For Mata and the Australian team, things didn’t go wrong in Sochi, completing three successful runs of a very technical track to finish 22nd.
That result was two places shy of our best finish in the four-man at an Olympic Games; 20th at Lillehammer 1994, with former Faulkner House house assistant, Scott ‘Tex’ Walker, among the crew.
"I was in Sochi covering ice hockey for the Olympic News Service and alpine skiing for the Paralympic News Service, which all started for me in year 8 at Hale.
Following a holiday to watch the Sydney 2000 Games, I knew I wanted to be involved with the Olympics. I started playing as many different sports as I could and after turning my back on a fledgling firsts badminton career in year 10 (sorry Mr Parish) and an even more short-lived campaign in the firsts for volleyball in year 12 (apologies to Mr Ashby), I realised the media was where I wanted to be.
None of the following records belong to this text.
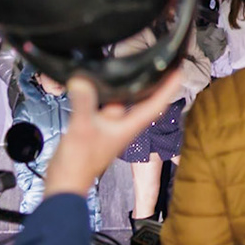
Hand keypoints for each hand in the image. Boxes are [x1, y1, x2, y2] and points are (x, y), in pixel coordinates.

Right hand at [45, 73, 184, 197]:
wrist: (65, 182)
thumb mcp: (82, 128)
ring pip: (123, 101)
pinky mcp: (96, 126)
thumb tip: (82, 80)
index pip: (156, 105)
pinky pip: (106, 105)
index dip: (168, 88)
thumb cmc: (79, 162)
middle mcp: (123, 125)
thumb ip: (84, 103)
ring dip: (128, 86)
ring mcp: (110, 126)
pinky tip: (98, 81)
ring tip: (133, 65)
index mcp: (129, 127)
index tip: (178, 72)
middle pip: (142, 100)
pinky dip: (105, 93)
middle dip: (152, 82)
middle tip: (159, 62)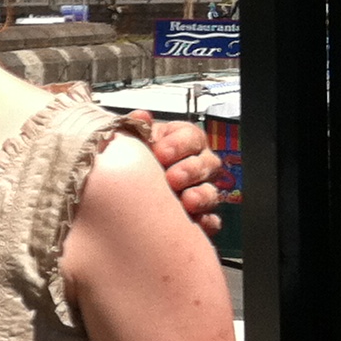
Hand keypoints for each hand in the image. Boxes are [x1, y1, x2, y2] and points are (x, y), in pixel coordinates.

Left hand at [139, 115, 223, 235]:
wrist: (129, 185)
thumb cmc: (140, 156)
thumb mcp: (136, 139)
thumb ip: (137, 127)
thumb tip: (141, 116)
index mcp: (185, 141)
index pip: (192, 137)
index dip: (179, 144)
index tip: (160, 152)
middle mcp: (199, 164)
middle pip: (207, 164)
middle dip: (190, 170)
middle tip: (172, 178)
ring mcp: (202, 190)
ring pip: (211, 192)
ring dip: (200, 196)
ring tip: (186, 201)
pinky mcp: (200, 216)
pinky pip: (212, 221)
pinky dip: (206, 222)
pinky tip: (197, 223)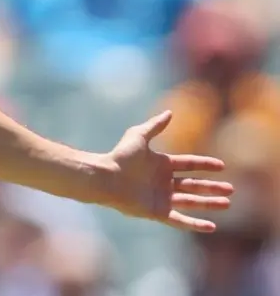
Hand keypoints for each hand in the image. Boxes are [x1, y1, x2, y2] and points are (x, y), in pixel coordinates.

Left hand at [102, 111, 233, 231]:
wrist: (106, 177)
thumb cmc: (120, 156)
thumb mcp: (139, 136)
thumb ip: (154, 126)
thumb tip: (170, 112)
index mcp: (162, 164)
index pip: (189, 164)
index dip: (205, 165)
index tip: (221, 166)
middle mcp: (164, 182)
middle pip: (193, 185)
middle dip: (212, 187)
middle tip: (231, 189)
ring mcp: (162, 198)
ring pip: (191, 201)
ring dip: (209, 203)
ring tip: (226, 203)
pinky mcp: (157, 212)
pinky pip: (180, 220)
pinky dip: (195, 224)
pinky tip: (211, 226)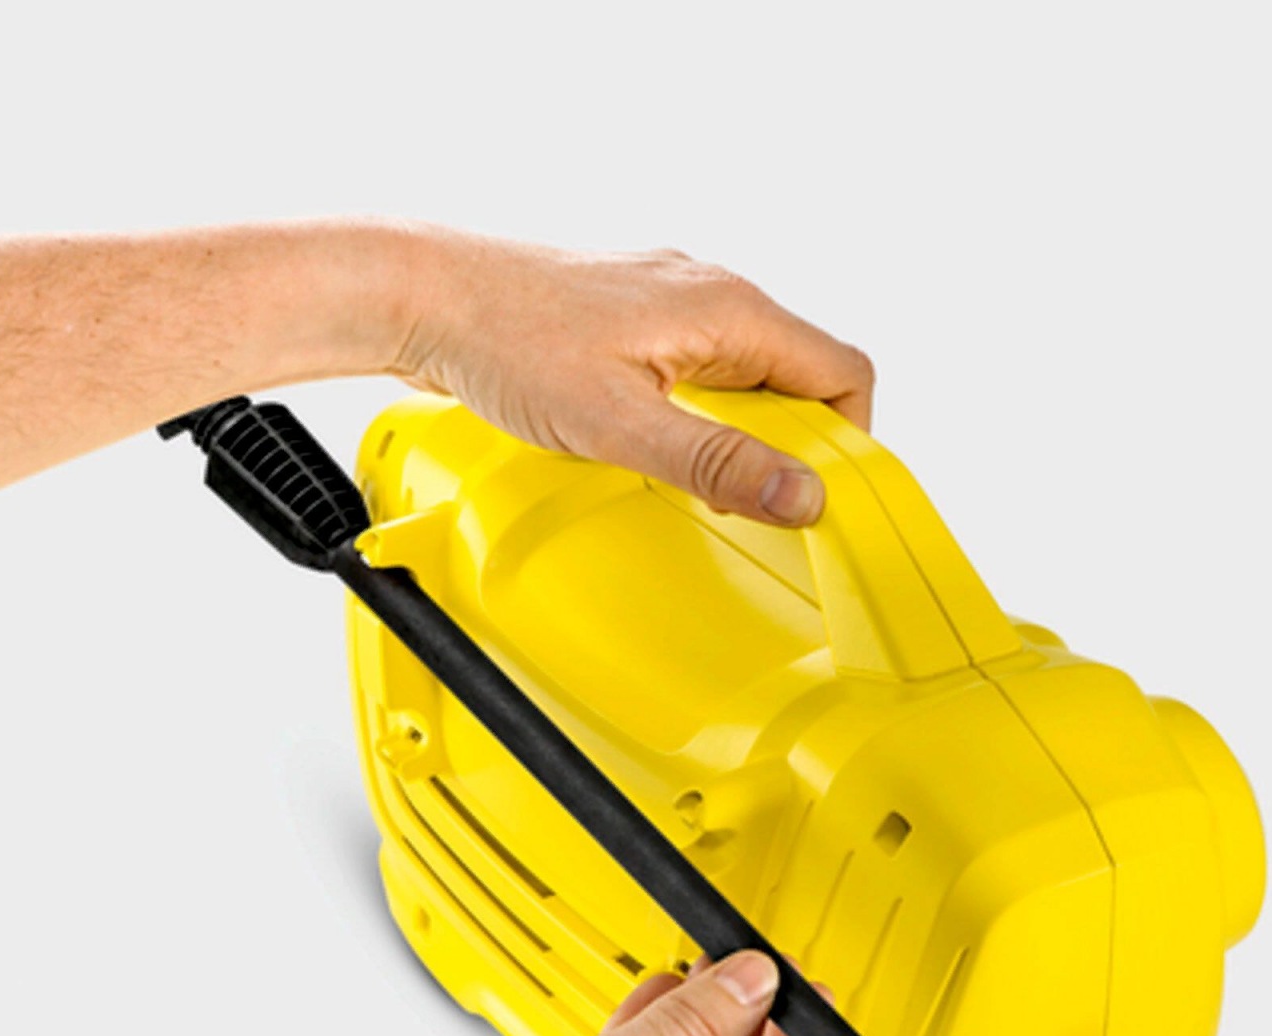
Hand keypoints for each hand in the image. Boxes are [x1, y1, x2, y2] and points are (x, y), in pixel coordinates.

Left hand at [386, 228, 874, 525]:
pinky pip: (698, 372)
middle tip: (749, 503)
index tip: (816, 498)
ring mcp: (671, 303)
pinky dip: (697, 419)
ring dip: (738, 436)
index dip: (847, 443)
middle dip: (788, 448)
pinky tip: (655, 450)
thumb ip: (715, 462)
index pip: (842, 372)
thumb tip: (802, 495)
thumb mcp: (620, 423)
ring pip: (746, 377)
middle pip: (798, 378)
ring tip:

Various factors and decisions led me to the London 2012 Games where I covered volleyball for the Olympic News Service and helped the International Paralympic Committee out with its media operations. But perhaps none were more influential than the experiences and lessons from my time at Hale."
It’s a sentiment held by many in the Hale School community and one that applies to the impressively developing career of Lucas Mata.
His dream when he finished school in Wembley Downs was to go to the Olympic Games and after six years enjoying the highs and lows of being a track sprinter, a call came from Australian bobsleigh pilot Heath Spence in May 2011 to see if he was interested in a change of direction.
“I did some testing (in bobsleigh) at the end of October, start of November 2011, then pretty much the next day after the testing they said ‘Yep, you’ve gotta get yourself to Park City’. So pretty much we did the testing on the Saturday and then Monday I was in Park City,” Mata explained.
“Then the day after on the Tuesday, I was in a race. I’d never seen a bobsled, never seen a track before in my life and I had to push off the top of the hill and jump in behind a rookie pilot. Since then I’ve pretty much been training for Sochi and the dream came true.”
Mata said there were plenty of people who considered him crazy at first and he said his parents thought ‘Lucas is going through one of his phases again’. But once he started training and competing, he knew bobsleigh was for him and the support naturally followed from family and the wider Perth community, both before and during the Sochi Games.
A Physical Education teacher away from sliding, Mata used his profession to help finance his sport and make up for a shortfall in official funding and sponsorship.
“Relief teaching has been amazing and there have been a couple of schools that have helped me out, Hale, especially at the Junior School, I did a term there,” he said.
“Even on the fan wall of the Australian Olympic Committee, a lot of the Hale junior school kids were sending congratulations to ‘Mr Mata’ and it was amazing to read.”
With Mata having made his Games debut in Sochi at the back of the sled as brakeman, he now has his sights on the front. He has subsequently moved to Canada to pursue qualification for the PyeongChang 2018 Olympic Winter Games and take on the even bigger challenge of piloting the sled.
“From sitting with your head in between your legs to sitting upright and driving the thing is a massive difference. But the pressure around a lot of the corners is so different and a lot more fun,” he said.
“Now i’m in control of this roller coaster and it’s awesome. The first time I went down I was more nervous than I was when I was being a brakeman but after a couple of trips down I thought ‘yep, this is definitely where I want to go with this sport’.”
From taming the PSA athletics world wearing the famous double-blue, to now taking on the world, wearing the perhaps even more famous green and gold - Lucas Mata’s Olympic Games journey has plenty left to run.